* **Requirement**: In the listing that follows, print every line exactly and leave the images out.

* **Data for processing**:
=======
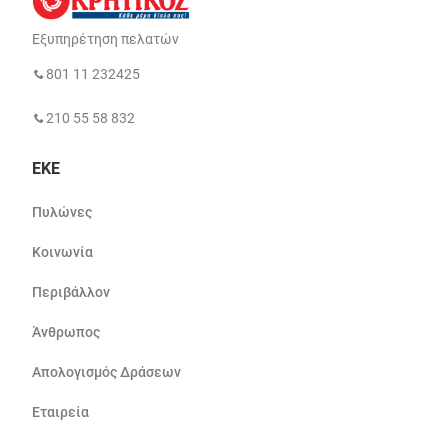
Εξυπηρέτηση πελατών
801 11 232425
210 55 58 832
ΕΚΕ
Πυλώνες
Κοινωνία
Περιβάλλον
Άνθρωπος
Απολογισμός Δράσεων
Εταιρεία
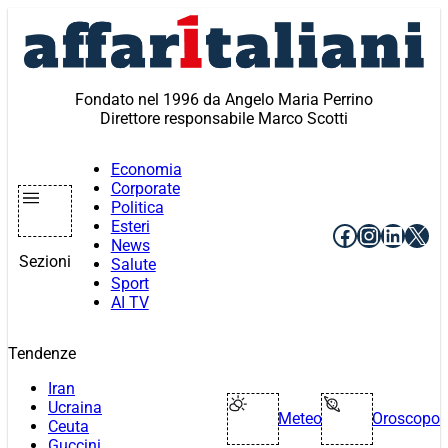
Vai
al
contenuto
Fondato nel 1996 da Angelo Maria Perrino
Direttore responsabile Marco Scotti
Economia
Corporate
Politica
Esteri
Facebook
Instagr
Linke
X
News
Sezioni
Salute
Sport
AI TV
Tendenze
Iran
Ucraina
Meteo
Oroscopo
Ceuta
Guccini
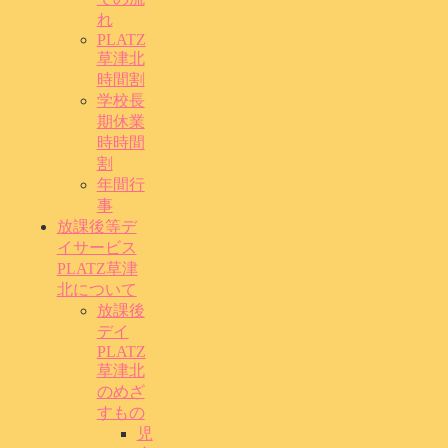
れ
PLATZ
草津北
時間割
学校長
期休業
時時間
割
年間行
事
放課後等デ
イサービス
PLATZ草津
北について
放課後
デイ
PLATZ
草津北
のめざ
すもの
児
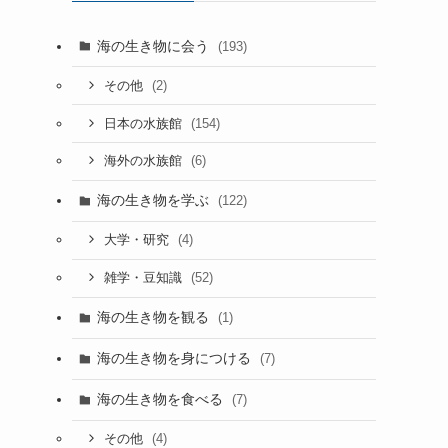
海の生き物に会う
(193)
(2)
その他
(154)
日本の水族館
(6)
海外の水族館
海の生き物を学ぶ
(122)
(4)
大学・研究
(52)
雑学・豆知識
海の生き物を観る
(1)
海の生き物を身につける
(7)
海の生き物を食べる
(7)
(4)
その他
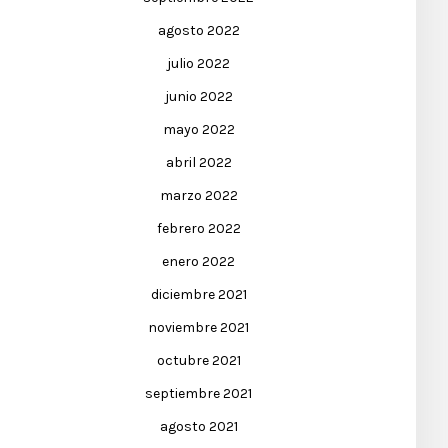
agosto 2022
julio 2022
junio 2022
mayo 2022
abril 2022
marzo 2022
febrero 2022
enero 2022
diciembre 2021
noviembre 2021
octubre 2021
septiembre 2021
agosto 2021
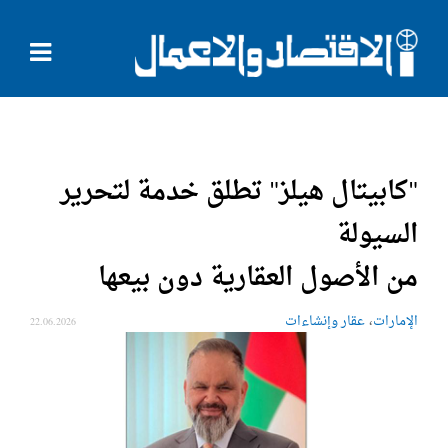
"كابيتال هيلز" تطلق خدمة لتحرير
السيولة
من الأصول العقارية دون بيعها
،
الإمارات
عقار وإنشاءات
22.06.2026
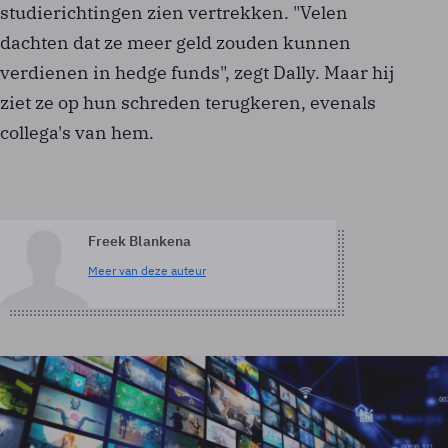
studierichtingen zien vertrekken. "Velen
dachten dat ze meer geld zouden kunnen
verdienen in hedge funds", zegt Dally. Maar hij
ziet ze op hun schreden terugkeren, evenals
collega's van hem.
Freek Blankena
Meer van deze auteur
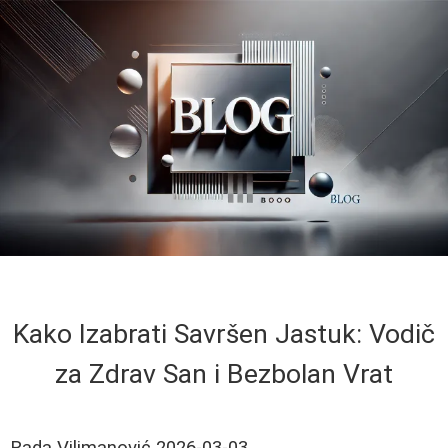
Kako Izabrati Savršen Jastuk: Vodič
za Zdrav San i Bezbolan Vrat
Rada Vilimanović
2026-03-03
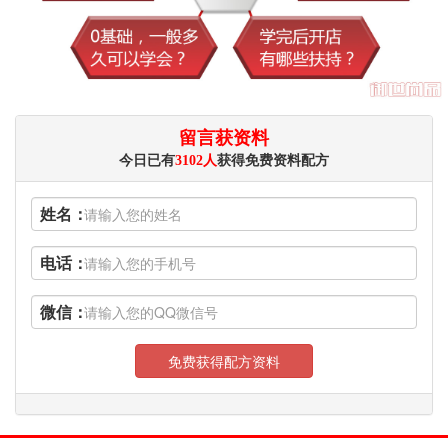
留言获资料
今日已有
3102人
获得免费资料配方
姓名：
电话：
微信：
免费获得配方资料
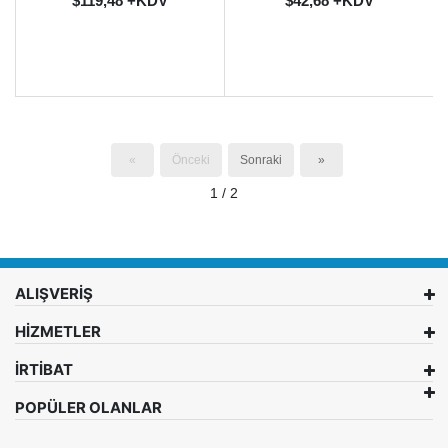
$119,48 +KDV
$42,68 +KDV
«
Önceki
Sonraki
»
1 / 2
ALIŞVERİŞ
HİZMETLER
İRTİBAT
POPÜLER OLANLAR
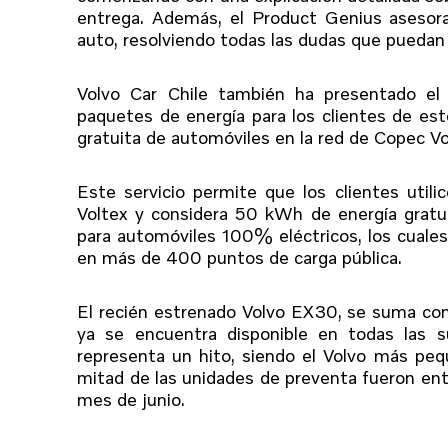
entrega. Además, el Product Genius asesora e
auto, resolviendo todas las dudas que puedan
Volvo Car Chile también ha presentado el 
paquetes de energía para los clientes de es
gratuita de automóviles en la red de Copec Vo
Este servicio permite que los clientes util
Voltex y considera 50 kWh de energía gratu
para automóviles 100% eléctricos, los cuales 
en más de 400 puntos de carga pública.
El recién estrenado Volvo EX30, se suma como
ya se encuentra disponible en todas las su
representa un hito, siendo el Volvo más peq
mitad de las unidades de preventa fueron ent
mes de junio.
=======
* **Exercise result**:
Εξυπηρέτηση πελατών
801 11 232425
210 55 58 832
ΕΚΕ
Πυλώνες
Κοινωνία
Περιβάλλον
Άνθρωπος
Απολογισμός Δράσεων
Εταιρεία
Vai
al
contenuto
Fondato nel 1996 da Angelo Maria Perrino
Direttore responsabile Marco Scotti
Economia
Corporate
Politica
Esteri
Facebook
Instagr
Linke
X
News
Sezioni
Salute
Sport
AI TV
Tendenze
Iran
Ucraina
Meteo
Oroscopo
Ceuta
Guccini
れ
PLATZ
草津北
時間割
学校長
期休業
時時間
割
年間行
事
放課後等デ
イサービス
PLATZ草津
北について
放課後
デイ
PLATZ
草津北
のめざ
すもの
児
海の生き物に会う
(193)
(2)
その他
(154)
日本の水族館
(6)
海外の水族館
海の生き物を学ぶ
(122)
(4)
大学・研究
(52)
雑学・豆知識
海の生き物を観る
(1)
海の生き物を身につける
(7)
海の生き物を食べる
(7)
(4)
その他
agosto 2022
julio 2022
junio 2022
mayo 2022
abril 2022
marzo 2022
febrero 2022
enero 2022
diciembre 2021
noviembre 2021
octubre 2021
septiembre 2021
agosto 2021
"كابيتال هيلز" تطلق خدمة لتحرير
السيولة
من الأصول العقارية دون بيعها
،
الإمارات
عقار وإنشاءات
22.06.2026
studierichtingen zien vertrekken. "Velen
dachten dat ze meer geld zouden kunnen
verdienen in hedge funds", zegt Dally. Maar hij
ziet ze op hun schreden terugkeren, evenals
collega's van hem.
Freek Blankena
Meer van deze auteur
Kako Izabrati Savršen Jastuk: Vodič
za Zdrav San i Bezbolan Vrat
Rada Vilimanović
2026-03-03
留言获资料
今日已有
3102人
获得免费资料配方
姓名：
电话：
微信：
免费获得配方资料
$119,48 +KDV
$42,68 +KDV
«
Önceki
Sonraki
»
1 / 2
ALIŞVERİŞ
HİZMETLER
İRTİBAT
POPÜLER OLANLAR
entrega. Además, el Product Genius asesora e
auto, resolviendo todas las dudas que puedan
Volvo Car Chile también ha presentado el 
paquetes de energía para los clientes de es
gratuita de automóviles en la red de Copec Vo
Este servicio permite que los clientes util
Voltex y considera 50 kWh de energía gratu
para automóviles 100% eléctricos, los cuales 
en más de 400 puntos de carga pública.
El recién estrenado Volvo EX30, se suma como
ya se encuentra disponible en todas las su
representa un hito, siendo el Volvo más peq
mitad de las unidades de preventa fueron ent
mes de junio.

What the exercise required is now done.